EXERCISE:
Copy out the rows below with every "chart" swapped for "graph" and all else left as it is. Leave out the pictures.

BEGIN INPUT

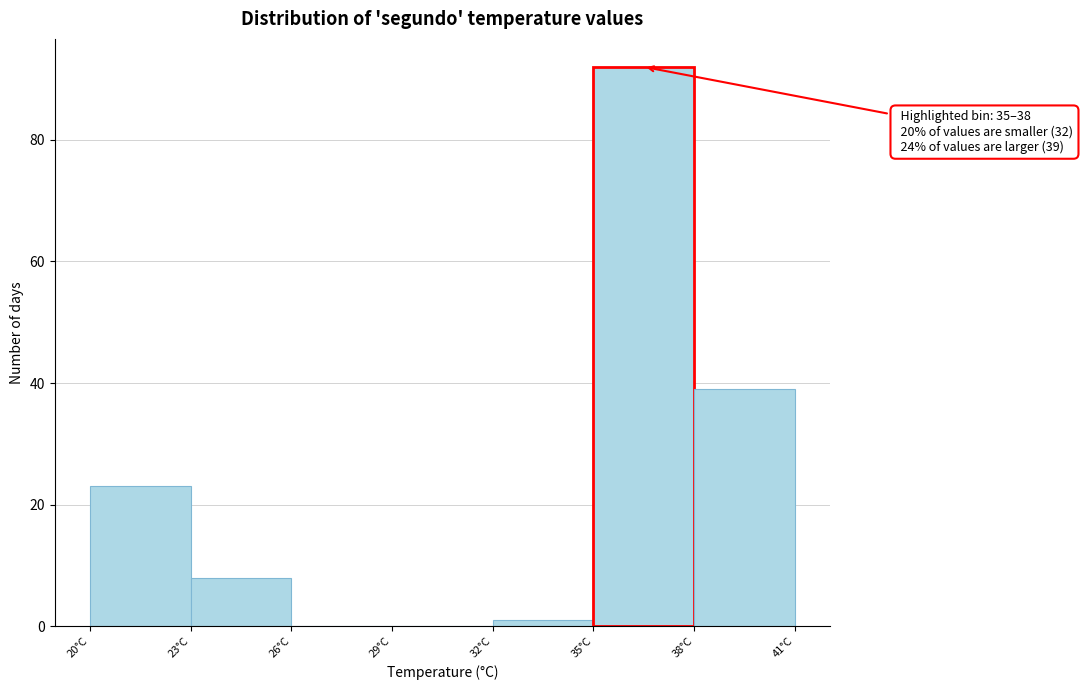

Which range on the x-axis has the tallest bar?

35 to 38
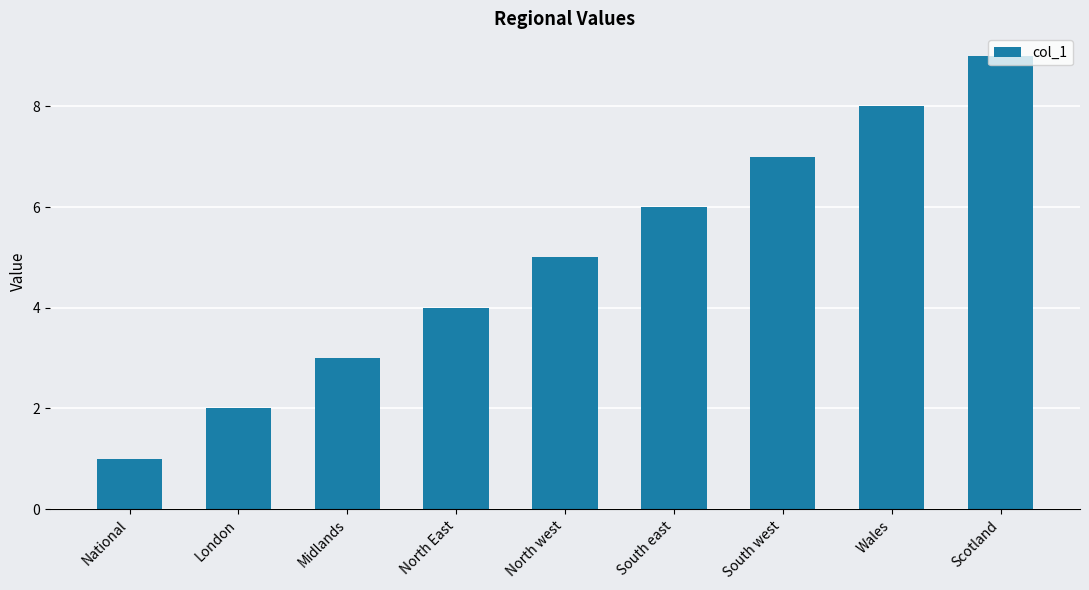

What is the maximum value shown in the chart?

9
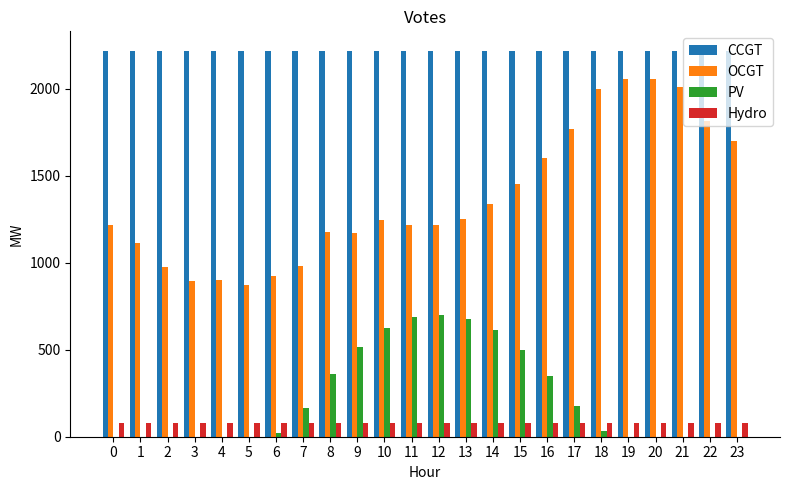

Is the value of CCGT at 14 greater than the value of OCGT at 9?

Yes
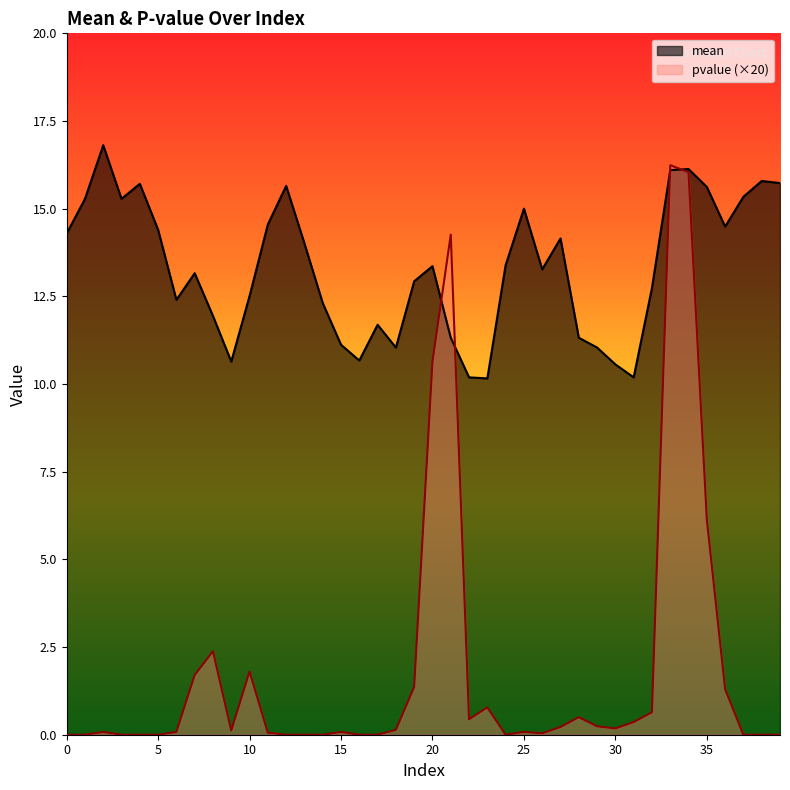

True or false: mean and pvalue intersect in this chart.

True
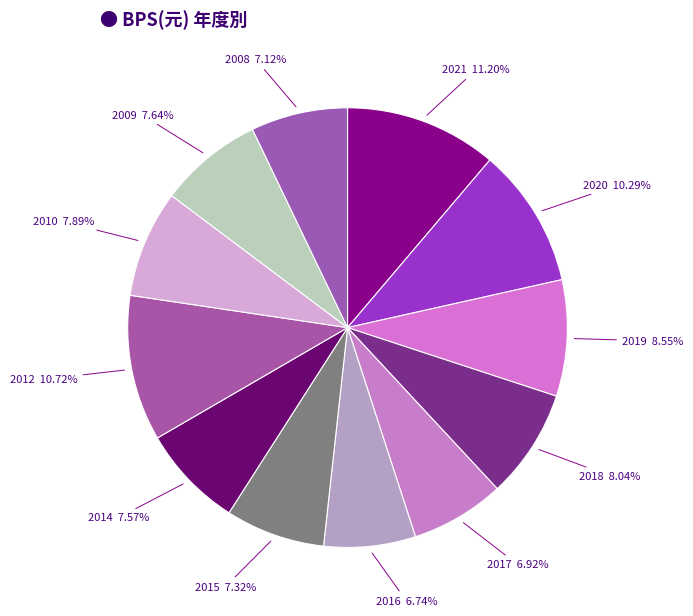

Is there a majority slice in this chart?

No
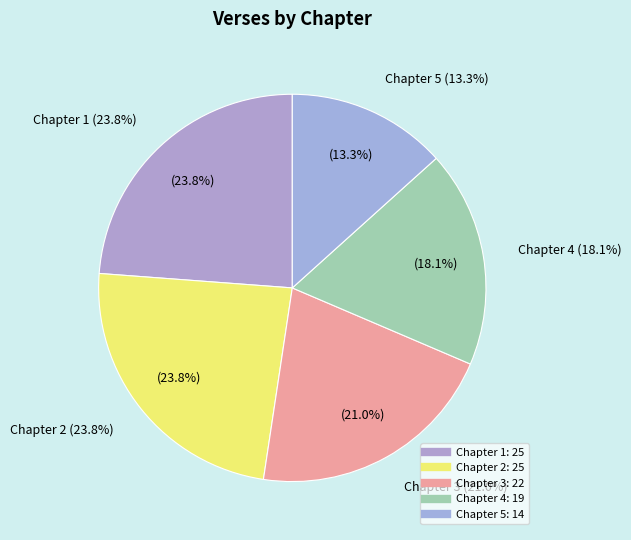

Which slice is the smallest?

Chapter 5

END INPUT

THE ANSWER:
Which range on the x-axis has the tallest bar?

35 to 38

What is the maximum value shown in the graph?

9

Is the value of CCGT at 14 greater than the value of OCGT at 9?

Yes

True or false: mean and pvalue intersect in this graph.

True

Is there a majority slice in this graph?

No

Which slice is the smallest?

Chapter 5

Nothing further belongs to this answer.